> **Material provided**
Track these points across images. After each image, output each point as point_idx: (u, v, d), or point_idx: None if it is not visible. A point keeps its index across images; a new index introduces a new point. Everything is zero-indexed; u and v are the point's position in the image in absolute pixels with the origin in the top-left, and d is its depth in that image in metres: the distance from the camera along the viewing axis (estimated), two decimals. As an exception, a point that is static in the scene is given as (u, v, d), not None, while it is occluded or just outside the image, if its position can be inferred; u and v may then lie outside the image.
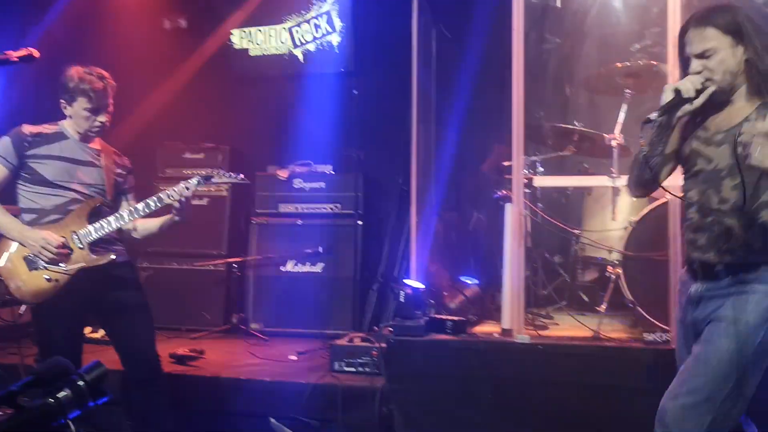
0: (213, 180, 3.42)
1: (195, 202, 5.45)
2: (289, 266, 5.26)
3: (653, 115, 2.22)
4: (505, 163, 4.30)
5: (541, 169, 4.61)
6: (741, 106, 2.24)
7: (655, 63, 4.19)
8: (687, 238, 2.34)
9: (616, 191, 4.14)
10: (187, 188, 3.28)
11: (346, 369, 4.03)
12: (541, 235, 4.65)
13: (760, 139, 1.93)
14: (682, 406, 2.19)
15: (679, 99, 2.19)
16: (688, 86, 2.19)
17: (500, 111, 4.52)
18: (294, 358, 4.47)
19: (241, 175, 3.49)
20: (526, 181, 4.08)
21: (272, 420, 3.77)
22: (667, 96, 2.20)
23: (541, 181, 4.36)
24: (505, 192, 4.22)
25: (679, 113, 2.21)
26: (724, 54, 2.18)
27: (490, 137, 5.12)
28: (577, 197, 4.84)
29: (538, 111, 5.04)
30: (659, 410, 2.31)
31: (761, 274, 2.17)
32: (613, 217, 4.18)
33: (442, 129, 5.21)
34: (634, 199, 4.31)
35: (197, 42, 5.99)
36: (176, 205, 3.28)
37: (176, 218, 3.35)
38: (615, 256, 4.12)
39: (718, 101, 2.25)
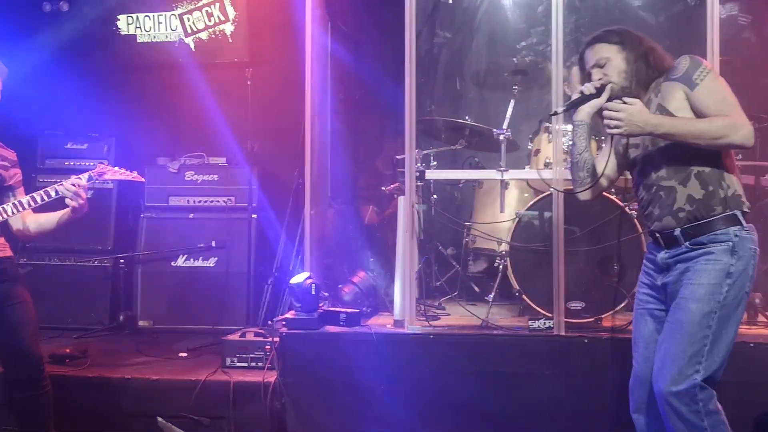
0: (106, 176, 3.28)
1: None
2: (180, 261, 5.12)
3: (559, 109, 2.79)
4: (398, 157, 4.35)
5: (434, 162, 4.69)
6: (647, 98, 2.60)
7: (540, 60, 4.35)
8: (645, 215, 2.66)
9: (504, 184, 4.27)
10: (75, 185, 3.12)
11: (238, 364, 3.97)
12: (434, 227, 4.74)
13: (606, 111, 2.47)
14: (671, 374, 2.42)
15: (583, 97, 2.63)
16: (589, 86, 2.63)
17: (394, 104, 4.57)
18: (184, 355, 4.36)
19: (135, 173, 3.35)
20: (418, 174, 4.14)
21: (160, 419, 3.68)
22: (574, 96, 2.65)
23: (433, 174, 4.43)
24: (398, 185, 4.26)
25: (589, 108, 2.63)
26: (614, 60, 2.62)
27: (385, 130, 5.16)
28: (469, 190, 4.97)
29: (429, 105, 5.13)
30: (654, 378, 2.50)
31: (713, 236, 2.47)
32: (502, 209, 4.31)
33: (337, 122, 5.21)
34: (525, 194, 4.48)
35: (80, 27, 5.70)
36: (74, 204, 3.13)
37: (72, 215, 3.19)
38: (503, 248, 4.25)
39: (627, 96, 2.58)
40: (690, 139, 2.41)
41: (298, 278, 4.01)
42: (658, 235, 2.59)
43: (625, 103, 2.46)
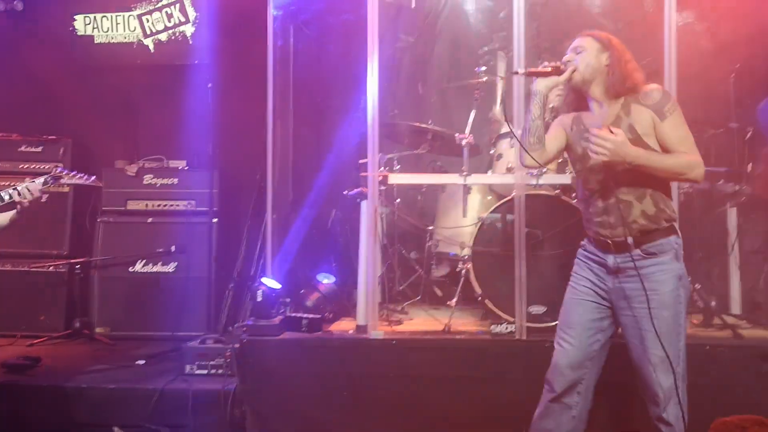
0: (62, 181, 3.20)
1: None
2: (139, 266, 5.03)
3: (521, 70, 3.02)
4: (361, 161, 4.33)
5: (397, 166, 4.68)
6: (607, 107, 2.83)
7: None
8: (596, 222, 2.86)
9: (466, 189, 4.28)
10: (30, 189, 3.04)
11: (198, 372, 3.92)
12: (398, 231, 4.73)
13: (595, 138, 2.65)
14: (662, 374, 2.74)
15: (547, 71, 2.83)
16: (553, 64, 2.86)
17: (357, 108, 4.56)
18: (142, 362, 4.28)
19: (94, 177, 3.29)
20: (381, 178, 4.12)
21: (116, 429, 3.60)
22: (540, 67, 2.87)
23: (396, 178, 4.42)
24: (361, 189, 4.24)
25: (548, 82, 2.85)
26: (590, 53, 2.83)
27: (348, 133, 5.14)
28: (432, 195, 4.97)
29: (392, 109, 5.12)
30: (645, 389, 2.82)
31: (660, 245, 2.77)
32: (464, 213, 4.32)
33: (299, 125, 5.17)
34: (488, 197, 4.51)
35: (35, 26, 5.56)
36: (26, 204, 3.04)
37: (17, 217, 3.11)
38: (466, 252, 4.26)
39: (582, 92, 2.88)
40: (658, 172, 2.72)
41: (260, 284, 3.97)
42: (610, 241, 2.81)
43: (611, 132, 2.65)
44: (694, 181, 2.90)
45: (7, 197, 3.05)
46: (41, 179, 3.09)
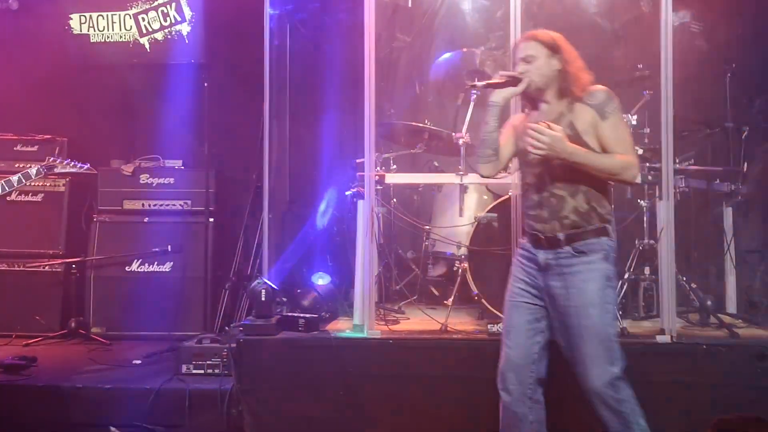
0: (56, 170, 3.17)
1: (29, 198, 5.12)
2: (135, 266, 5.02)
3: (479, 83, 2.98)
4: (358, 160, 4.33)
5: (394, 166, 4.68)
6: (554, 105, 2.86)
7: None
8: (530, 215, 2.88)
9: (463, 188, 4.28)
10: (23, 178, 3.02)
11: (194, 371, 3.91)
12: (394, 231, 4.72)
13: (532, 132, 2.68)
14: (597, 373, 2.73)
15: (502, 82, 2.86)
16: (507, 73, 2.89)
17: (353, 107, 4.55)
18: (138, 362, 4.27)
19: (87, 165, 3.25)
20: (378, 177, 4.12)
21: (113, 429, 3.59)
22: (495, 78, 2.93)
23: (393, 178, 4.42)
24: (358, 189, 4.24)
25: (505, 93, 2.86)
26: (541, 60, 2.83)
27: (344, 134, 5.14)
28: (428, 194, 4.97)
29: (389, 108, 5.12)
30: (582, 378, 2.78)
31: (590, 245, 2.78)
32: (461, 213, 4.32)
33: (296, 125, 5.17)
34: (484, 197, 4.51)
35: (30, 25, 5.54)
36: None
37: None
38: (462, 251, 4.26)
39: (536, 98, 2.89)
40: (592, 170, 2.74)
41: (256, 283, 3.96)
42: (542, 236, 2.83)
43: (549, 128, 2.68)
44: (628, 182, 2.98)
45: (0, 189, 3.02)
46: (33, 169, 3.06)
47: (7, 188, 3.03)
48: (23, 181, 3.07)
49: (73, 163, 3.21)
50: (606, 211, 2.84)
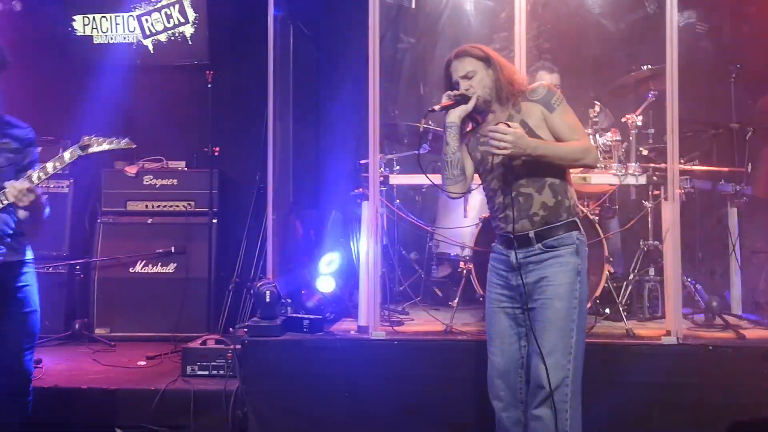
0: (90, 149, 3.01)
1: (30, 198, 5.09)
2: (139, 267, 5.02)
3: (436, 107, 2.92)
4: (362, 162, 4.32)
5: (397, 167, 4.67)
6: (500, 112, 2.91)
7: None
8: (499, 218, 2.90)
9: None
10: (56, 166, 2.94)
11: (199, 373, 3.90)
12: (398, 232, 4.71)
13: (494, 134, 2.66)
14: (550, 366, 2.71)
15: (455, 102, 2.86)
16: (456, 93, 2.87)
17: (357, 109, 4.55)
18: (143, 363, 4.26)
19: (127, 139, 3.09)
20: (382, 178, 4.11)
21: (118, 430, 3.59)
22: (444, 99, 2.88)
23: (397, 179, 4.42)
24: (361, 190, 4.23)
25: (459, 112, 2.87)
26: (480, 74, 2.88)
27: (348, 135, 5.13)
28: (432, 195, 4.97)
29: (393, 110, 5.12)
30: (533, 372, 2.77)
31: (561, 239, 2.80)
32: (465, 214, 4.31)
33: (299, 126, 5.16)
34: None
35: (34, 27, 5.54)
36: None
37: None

> **Exercise prompt**
Write out all the data exactly, minus pictures.

> **Exercise answer**
Track these points across images. After each image, output each point as point_idx: (u, v, d), or point_idx: None if it is not visible. A point keeps its index across images; a new index introduces a new point. Everything is zero-indexed; u and v are the point's position in the image in absolute pixels with the origin in the top-left, and d is its depth in that image in metres: the distance from the camera along the viewing axis (estimated), two decimals. As an exception, a point that is static in the scene is given as (u, v, d), not None, while it is occluded or just outside the image, if its position can be inferred; u and v may then lie outside the image.
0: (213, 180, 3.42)
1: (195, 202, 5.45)
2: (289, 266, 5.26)
3: (653, 115, 2.22)
4: (505, 163, 4.30)
5: (541, 169, 4.61)
6: (741, 106, 2.24)
7: (655, 63, 4.19)
8: (687, 238, 2.34)
9: (616, 191, 4.14)
10: (187, 188, 3.28)
11: (346, 369, 4.03)
12: (541, 235, 4.65)
13: (760, 139, 1.93)
14: (682, 406, 2.19)
15: (679, 99, 2.19)
16: (688, 86, 2.19)
17: (500, 111, 4.52)
18: (294, 358, 4.47)
19: (241, 175, 3.49)
20: (526, 181, 4.08)
21: (272, 420, 3.77)
22: (667, 96, 2.20)
23: (541, 181, 4.36)
24: (505, 192, 4.22)
25: (679, 113, 2.21)
26: (724, 54, 2.18)
27: (490, 137, 5.12)
28: (577, 197, 4.84)
29: (538, 111, 5.04)
30: (659, 410, 2.31)
31: (761, 274, 2.17)
32: (613, 217, 4.18)
33: (442, 129, 5.21)
34: (634, 199, 4.31)
35: (197, 42, 5.99)
36: (176, 205, 3.28)
37: (176, 218, 3.35)
38: (615, 256, 4.12)
39: (718, 101, 2.25)
0: (106, 176, 3.28)
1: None
2: (180, 261, 5.12)
3: (559, 109, 2.79)
4: (398, 157, 4.35)
5: (434, 162, 4.69)
6: (647, 98, 2.60)
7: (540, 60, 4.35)
8: (645, 215, 2.66)
9: (504, 184, 4.27)
10: (75, 185, 3.12)
11: (238, 364, 3.97)
12: (434, 227, 4.74)
13: (606, 111, 2.47)
14: (671, 374, 2.42)
15: (583, 97, 2.63)
16: (589, 86, 2.63)
17: (394, 104, 4.57)
18: (184, 355, 4.36)
19: (135, 173, 3.35)
20: (418, 174, 4.14)
21: (160, 419, 3.68)
22: (574, 96, 2.65)
23: (433, 174, 4.43)
24: (398, 185, 4.26)
25: (589, 108, 2.63)
26: (614, 60, 2.62)
27: (385, 130, 5.16)
28: (469, 190, 4.97)
29: (429, 105, 5.13)
30: (654, 378, 2.50)
31: (713, 236, 2.47)
32: (502, 209, 4.31)
33: (337, 122, 5.21)
34: (525, 194, 4.48)
35: (80, 27, 5.70)
36: (74, 204, 3.13)
37: (72, 215, 3.19)
38: (503, 248, 4.25)
39: (627, 96, 2.58)
40: (690, 139, 2.41)
41: (298, 278, 4.01)
42: (658, 235, 2.59)
43: (625, 103, 2.46)
0: (62, 181, 3.20)
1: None
2: (139, 266, 5.03)
3: (521, 70, 3.02)
4: (361, 161, 4.33)
5: (397, 166, 4.68)
6: (607, 107, 2.83)
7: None
8: (596, 222, 2.86)
9: (466, 189, 4.28)
10: (30, 189, 3.04)
11: (198, 372, 3.92)
12: (398, 231, 4.73)
13: (595, 138, 2.65)
14: (662, 374, 2.74)
15: (547, 71, 2.83)
16: (553, 64, 2.86)
17: (357, 108, 4.56)
18: (142, 362, 4.28)
19: (94, 177, 3.29)
20: (381, 178, 4.12)
21: (116, 429, 3.60)
22: (540, 67, 2.87)
23: (396, 178, 4.42)
24: (361, 189, 4.24)
25: (548, 82, 2.85)
26: (590, 53, 2.83)
27: (348, 133, 5.14)
28: (432, 195, 4.97)
29: (392, 109, 5.12)
30: (645, 389, 2.82)
31: (660, 245, 2.77)
32: (464, 213, 4.32)
33: (299, 125, 5.17)
34: (488, 197, 4.51)
35: (35, 26, 5.56)
36: (26, 204, 3.04)
37: (17, 217, 3.11)
38: (466, 252, 4.26)
39: (582, 92, 2.88)
40: (658, 172, 2.72)
41: (260, 284, 3.97)
42: (610, 241, 2.81)
43: (611, 132, 2.65)
44: (694, 181, 2.90)
45: (7, 197, 3.05)
46: (41, 179, 3.09)
0: (56, 170, 3.17)
1: (29, 198, 5.12)
2: (135, 266, 5.02)
3: (479, 83, 2.98)
4: (358, 160, 4.33)
5: (394, 166, 4.68)
6: (554, 105, 2.86)
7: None
8: (530, 215, 2.88)
9: (463, 188, 4.28)
10: (23, 178, 3.02)
11: (194, 371, 3.91)
12: (394, 231, 4.72)
13: (532, 132, 2.68)
14: (597, 373, 2.73)
15: (502, 82, 2.86)
16: (507, 73, 2.89)
17: (353, 107, 4.55)
18: (138, 362, 4.27)
19: (87, 165, 3.25)
20: (378, 177, 4.12)
21: (113, 429, 3.59)
22: (495, 78, 2.93)
23: (393, 178, 4.42)
24: (358, 189, 4.24)
25: (505, 93, 2.86)
26: (541, 60, 2.83)
27: (344, 134, 5.14)
28: (428, 194, 4.97)
29: (389, 108, 5.12)
30: (582, 378, 2.78)
31: (590, 245, 2.78)
32: (461, 213, 4.32)
33: (296, 125, 5.17)
34: (484, 197, 4.51)
35: (30, 25, 5.54)
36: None
37: None
38: (462, 251, 4.26)
39: (536, 98, 2.89)
40: (592, 170, 2.74)
41: (256, 283, 3.96)
42: (542, 236, 2.83)
43: (549, 128, 2.68)
44: (628, 182, 2.98)
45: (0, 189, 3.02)
46: (33, 169, 3.06)
47: (7, 188, 3.03)
48: (23, 181, 3.07)
49: (73, 163, 3.21)
50: (606, 211, 2.84)
0: (90, 149, 3.01)
1: (30, 198, 5.09)
2: (139, 267, 5.02)
3: (436, 107, 2.92)
4: (362, 162, 4.32)
5: (397, 167, 4.67)
6: (500, 112, 2.91)
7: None
8: (499, 218, 2.90)
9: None
10: (56, 166, 2.94)
11: (199, 373, 3.90)
12: (398, 232, 4.71)
13: (494, 134, 2.66)
14: (550, 366, 2.71)
15: (455, 102, 2.86)
16: (456, 93, 2.87)
17: (357, 109, 4.55)
18: (143, 363, 4.26)
19: (127, 139, 3.09)
20: (382, 178, 4.11)
21: (118, 430, 3.59)
22: (444, 99, 2.88)
23: (397, 179, 4.42)
24: (361, 190, 4.23)
25: (459, 112, 2.87)
26: (480, 74, 2.88)
27: (348, 135, 5.13)
28: (432, 195, 4.97)
29: (393, 110, 5.12)
30: (533, 372, 2.77)
31: (561, 239, 2.80)
32: (465, 214, 4.31)
33: (299, 126, 5.16)
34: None
35: (34, 27, 5.54)
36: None
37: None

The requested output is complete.